Brussels, 16/04/2004 (Agence Europe) - Following an investigation led by a Democrat in the House of Representatives, Henry A. Waxman (Los Angeles) and the Environmental Health Fund (an NGO), the United States House of Representatives published a report on 1 April (the Waxman Report) outlining attempts by the Bush Administration to prevent the EU adopting the REACH regulation on the registration, evaluation and authorisation of chemicals, proposed by the European Commission> These attempts include long telegrams from the Secretary of State Colin Powell to US embassies, send in March 2002 and April 2003, coordinating a campaign of pressure on EU states; contact with governments of third countries like Australia, China and Indonesia and with business circles in Japan, Malaysia, Mexico and elsewhere; a strategy aiming to split EU countries by focussing on contact with specific Member States like France, Germany and the UK which might block the planned chemicals legislation.
The European Commission's spokesperson in Washington, Anthony Gooch, confirmed these 'correct and serious' facts in a press release issued on 5 April, commented Laurent Vogel, from the European Trade Union Technical Bureau (TUTB, a section of the European Trade Union Confederation that specialised in health and safety at work).

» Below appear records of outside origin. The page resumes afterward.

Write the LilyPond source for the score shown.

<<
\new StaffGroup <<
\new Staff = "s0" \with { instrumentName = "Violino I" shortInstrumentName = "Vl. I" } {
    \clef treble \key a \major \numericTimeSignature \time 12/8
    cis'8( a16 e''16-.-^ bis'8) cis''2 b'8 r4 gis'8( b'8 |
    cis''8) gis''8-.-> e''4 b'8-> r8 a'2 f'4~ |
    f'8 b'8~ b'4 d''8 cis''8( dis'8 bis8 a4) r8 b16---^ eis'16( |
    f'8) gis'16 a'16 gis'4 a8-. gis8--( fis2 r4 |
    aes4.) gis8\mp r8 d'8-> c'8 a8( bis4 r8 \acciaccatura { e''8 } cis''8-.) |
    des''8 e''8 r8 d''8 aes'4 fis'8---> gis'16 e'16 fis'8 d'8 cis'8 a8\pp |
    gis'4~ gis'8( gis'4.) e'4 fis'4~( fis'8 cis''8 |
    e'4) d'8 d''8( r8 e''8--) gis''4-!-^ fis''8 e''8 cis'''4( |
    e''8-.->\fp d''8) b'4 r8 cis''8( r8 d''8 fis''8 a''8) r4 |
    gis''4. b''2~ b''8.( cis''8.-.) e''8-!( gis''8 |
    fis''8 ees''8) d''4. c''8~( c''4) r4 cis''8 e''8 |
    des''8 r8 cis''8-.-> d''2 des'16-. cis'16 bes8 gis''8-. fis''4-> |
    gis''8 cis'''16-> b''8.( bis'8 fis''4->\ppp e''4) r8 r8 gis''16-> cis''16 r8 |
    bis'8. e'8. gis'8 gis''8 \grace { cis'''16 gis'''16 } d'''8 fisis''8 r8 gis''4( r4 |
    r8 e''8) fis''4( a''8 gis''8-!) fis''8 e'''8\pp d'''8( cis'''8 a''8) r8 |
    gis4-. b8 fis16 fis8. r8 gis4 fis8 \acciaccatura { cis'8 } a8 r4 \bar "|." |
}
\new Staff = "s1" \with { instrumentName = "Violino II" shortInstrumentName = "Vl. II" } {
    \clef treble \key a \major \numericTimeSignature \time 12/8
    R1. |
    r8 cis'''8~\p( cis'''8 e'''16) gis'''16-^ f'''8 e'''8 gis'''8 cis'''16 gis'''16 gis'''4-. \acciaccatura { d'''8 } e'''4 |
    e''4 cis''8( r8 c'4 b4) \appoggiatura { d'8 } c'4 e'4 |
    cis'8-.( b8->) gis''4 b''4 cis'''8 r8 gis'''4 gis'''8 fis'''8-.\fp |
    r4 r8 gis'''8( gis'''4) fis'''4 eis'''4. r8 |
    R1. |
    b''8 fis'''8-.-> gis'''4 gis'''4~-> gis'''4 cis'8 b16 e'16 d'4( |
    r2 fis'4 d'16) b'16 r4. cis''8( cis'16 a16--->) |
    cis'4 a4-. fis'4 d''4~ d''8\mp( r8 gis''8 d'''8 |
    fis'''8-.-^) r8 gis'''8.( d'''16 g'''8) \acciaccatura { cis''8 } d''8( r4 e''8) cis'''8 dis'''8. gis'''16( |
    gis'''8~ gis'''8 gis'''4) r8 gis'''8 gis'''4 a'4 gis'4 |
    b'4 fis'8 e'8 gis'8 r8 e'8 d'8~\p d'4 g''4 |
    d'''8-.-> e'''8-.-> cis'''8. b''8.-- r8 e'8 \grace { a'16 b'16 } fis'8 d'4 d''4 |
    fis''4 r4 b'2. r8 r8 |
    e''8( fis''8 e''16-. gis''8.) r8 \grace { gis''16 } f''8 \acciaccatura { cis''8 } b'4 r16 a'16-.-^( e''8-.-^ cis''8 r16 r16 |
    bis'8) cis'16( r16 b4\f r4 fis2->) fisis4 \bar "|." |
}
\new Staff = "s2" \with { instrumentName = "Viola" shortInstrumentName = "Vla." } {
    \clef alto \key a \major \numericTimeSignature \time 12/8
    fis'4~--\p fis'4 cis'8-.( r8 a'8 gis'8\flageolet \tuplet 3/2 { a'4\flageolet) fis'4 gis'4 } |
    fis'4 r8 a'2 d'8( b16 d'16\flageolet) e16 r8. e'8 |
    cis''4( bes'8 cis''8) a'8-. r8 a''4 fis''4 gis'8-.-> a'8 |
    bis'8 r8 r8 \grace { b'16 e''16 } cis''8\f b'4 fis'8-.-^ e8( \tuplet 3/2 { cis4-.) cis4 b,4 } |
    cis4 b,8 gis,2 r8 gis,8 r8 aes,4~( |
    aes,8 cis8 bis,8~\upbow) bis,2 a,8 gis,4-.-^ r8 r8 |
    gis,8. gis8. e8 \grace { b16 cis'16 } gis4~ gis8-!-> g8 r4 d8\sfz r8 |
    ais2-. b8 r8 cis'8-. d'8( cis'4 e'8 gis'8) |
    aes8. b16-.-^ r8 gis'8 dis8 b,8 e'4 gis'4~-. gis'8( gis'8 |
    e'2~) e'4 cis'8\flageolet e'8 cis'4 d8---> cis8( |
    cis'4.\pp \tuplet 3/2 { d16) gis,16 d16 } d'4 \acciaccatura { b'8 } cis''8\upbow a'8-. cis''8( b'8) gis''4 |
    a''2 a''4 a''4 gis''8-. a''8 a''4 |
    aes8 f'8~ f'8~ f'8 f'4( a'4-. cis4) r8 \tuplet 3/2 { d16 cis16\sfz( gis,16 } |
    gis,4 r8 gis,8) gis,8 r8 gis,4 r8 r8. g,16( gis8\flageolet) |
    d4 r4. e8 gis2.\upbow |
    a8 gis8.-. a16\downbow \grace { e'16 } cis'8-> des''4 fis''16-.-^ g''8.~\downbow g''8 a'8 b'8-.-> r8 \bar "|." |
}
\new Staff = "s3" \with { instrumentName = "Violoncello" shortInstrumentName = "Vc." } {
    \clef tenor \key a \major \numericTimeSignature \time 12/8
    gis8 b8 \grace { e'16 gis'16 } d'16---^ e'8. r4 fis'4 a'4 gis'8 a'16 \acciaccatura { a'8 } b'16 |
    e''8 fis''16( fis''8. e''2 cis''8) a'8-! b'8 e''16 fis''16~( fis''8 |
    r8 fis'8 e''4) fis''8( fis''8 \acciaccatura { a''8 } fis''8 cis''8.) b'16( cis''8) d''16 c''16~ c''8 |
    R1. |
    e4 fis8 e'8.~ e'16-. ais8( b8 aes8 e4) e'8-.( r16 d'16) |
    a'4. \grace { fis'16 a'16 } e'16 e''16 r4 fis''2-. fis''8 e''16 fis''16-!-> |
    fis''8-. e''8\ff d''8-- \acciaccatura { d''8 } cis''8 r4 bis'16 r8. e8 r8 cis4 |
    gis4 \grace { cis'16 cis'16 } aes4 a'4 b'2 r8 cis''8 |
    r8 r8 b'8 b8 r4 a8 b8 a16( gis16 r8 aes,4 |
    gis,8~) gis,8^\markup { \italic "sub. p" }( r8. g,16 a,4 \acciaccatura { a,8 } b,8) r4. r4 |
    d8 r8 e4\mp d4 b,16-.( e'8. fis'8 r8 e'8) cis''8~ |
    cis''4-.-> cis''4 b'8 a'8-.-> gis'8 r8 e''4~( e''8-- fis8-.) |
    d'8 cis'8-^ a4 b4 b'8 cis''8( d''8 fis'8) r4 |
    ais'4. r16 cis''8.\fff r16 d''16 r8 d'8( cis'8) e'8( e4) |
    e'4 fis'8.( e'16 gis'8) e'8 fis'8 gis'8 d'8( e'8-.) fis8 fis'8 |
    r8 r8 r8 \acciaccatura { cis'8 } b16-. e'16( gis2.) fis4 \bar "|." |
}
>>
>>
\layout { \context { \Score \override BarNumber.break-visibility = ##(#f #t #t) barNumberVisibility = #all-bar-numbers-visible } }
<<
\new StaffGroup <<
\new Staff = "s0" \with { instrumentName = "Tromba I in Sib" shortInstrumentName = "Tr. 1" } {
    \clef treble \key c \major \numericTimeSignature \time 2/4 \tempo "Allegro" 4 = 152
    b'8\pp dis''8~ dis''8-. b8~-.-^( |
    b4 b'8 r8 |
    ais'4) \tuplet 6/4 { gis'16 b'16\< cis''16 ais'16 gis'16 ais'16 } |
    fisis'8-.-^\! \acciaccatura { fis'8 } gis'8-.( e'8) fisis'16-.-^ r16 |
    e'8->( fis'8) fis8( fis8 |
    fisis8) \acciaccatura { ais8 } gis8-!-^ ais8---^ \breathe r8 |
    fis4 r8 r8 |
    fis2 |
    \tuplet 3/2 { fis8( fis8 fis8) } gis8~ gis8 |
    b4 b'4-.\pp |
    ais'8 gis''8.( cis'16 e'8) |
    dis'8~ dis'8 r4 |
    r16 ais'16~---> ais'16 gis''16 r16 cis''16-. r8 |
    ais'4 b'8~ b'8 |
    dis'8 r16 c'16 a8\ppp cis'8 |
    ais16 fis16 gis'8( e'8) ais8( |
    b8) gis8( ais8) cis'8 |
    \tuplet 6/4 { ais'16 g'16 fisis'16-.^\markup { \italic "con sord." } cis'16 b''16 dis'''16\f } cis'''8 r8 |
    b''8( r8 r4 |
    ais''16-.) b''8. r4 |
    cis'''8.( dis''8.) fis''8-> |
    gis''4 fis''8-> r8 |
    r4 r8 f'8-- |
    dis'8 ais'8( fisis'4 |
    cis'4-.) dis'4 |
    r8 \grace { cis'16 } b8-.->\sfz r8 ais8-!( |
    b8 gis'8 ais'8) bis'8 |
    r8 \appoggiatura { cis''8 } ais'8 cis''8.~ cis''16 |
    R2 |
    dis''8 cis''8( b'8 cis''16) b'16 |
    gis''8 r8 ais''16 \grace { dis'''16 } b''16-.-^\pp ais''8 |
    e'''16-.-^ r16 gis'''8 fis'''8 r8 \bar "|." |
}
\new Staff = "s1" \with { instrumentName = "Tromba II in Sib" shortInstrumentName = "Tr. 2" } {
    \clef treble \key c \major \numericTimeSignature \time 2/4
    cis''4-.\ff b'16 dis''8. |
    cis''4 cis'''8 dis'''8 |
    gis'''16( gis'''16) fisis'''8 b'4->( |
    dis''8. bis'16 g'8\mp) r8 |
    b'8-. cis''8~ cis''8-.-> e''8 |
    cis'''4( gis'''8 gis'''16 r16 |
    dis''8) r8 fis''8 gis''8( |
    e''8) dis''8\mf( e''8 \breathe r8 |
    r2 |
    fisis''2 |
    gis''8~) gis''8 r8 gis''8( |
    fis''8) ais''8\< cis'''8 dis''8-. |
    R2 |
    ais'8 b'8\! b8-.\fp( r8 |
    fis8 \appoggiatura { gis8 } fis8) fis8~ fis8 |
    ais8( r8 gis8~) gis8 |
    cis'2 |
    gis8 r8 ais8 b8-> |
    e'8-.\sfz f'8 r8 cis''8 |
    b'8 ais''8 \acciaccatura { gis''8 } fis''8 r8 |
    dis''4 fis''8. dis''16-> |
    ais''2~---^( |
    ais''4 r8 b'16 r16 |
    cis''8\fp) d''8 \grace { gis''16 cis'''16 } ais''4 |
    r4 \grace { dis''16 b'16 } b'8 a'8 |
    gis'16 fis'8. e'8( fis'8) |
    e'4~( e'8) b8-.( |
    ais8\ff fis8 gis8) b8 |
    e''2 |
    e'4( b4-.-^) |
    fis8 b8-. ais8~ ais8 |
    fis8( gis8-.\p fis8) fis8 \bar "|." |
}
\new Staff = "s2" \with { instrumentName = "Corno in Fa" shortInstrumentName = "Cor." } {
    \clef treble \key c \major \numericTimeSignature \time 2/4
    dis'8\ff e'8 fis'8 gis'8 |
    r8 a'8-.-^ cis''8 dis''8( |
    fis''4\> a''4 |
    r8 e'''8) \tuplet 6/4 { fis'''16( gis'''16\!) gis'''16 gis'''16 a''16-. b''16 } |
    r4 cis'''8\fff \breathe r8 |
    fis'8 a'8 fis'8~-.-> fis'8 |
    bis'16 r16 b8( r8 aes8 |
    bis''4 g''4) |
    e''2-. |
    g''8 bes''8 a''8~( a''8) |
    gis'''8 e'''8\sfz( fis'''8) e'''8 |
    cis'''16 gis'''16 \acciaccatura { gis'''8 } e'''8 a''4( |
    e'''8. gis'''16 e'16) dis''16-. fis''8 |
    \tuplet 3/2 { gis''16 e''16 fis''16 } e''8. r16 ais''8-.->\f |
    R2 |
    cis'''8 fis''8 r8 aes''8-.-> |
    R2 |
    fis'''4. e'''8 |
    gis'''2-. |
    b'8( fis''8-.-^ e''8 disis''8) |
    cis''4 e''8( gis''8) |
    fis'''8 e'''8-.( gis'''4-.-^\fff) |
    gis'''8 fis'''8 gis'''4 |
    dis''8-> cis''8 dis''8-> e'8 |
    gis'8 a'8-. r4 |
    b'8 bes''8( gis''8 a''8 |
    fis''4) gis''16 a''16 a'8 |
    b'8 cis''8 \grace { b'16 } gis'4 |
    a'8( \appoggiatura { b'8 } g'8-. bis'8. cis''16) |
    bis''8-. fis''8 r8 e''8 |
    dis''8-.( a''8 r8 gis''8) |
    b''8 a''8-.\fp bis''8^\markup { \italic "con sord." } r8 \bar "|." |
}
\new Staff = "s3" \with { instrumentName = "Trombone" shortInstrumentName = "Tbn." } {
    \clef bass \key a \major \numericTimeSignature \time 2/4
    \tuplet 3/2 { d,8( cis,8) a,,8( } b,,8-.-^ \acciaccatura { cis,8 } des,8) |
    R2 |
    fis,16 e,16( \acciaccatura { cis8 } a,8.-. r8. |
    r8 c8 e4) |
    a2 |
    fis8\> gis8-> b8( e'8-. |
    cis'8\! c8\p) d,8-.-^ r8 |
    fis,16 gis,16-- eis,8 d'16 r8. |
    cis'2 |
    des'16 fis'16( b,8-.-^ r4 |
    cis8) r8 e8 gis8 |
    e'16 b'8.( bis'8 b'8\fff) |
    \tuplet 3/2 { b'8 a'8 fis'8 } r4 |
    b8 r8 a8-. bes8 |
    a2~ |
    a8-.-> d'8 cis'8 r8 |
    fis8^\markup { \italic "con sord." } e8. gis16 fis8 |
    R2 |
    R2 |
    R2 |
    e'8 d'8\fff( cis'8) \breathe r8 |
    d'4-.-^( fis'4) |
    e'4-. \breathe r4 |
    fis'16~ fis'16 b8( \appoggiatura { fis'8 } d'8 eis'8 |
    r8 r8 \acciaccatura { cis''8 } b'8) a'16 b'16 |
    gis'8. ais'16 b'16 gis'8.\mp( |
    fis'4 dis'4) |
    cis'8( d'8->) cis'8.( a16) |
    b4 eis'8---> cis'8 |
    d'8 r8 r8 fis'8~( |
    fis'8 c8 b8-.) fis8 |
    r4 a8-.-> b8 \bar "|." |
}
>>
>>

The ETUC has expressed concern about pressure being applied to prevent the adoption of REACH and this pressure is not only being applied by the United States, explained Vogel, mentioning the letter signed by Chirac, Schroder and Blair with the same aim. Vogel highlighted, however, a contradiction whereby President Chirac has put fighting cancer as a priority for public health, but Vogel explains that if REACH is watered down, the battle against cancer will be lost. He added that in Europe today, most deaths and a large proportion of illnesses caused by conditions are work are due to exposure to dangerous chemicals, and REACH aims to fill gaps in current legislation in this connection. The new European Parliament and the new European Commission will have to work on the final text, commented Laurent Vogel.
The Commission's spokesperson announced that Environment Commissioner Margot Wallstrom will be in the United States from 26 to 28 April, where one of her tasks will be to argue the case for the REACH programme. (See Europe of 15 April, p.16, for the ETUC's position.).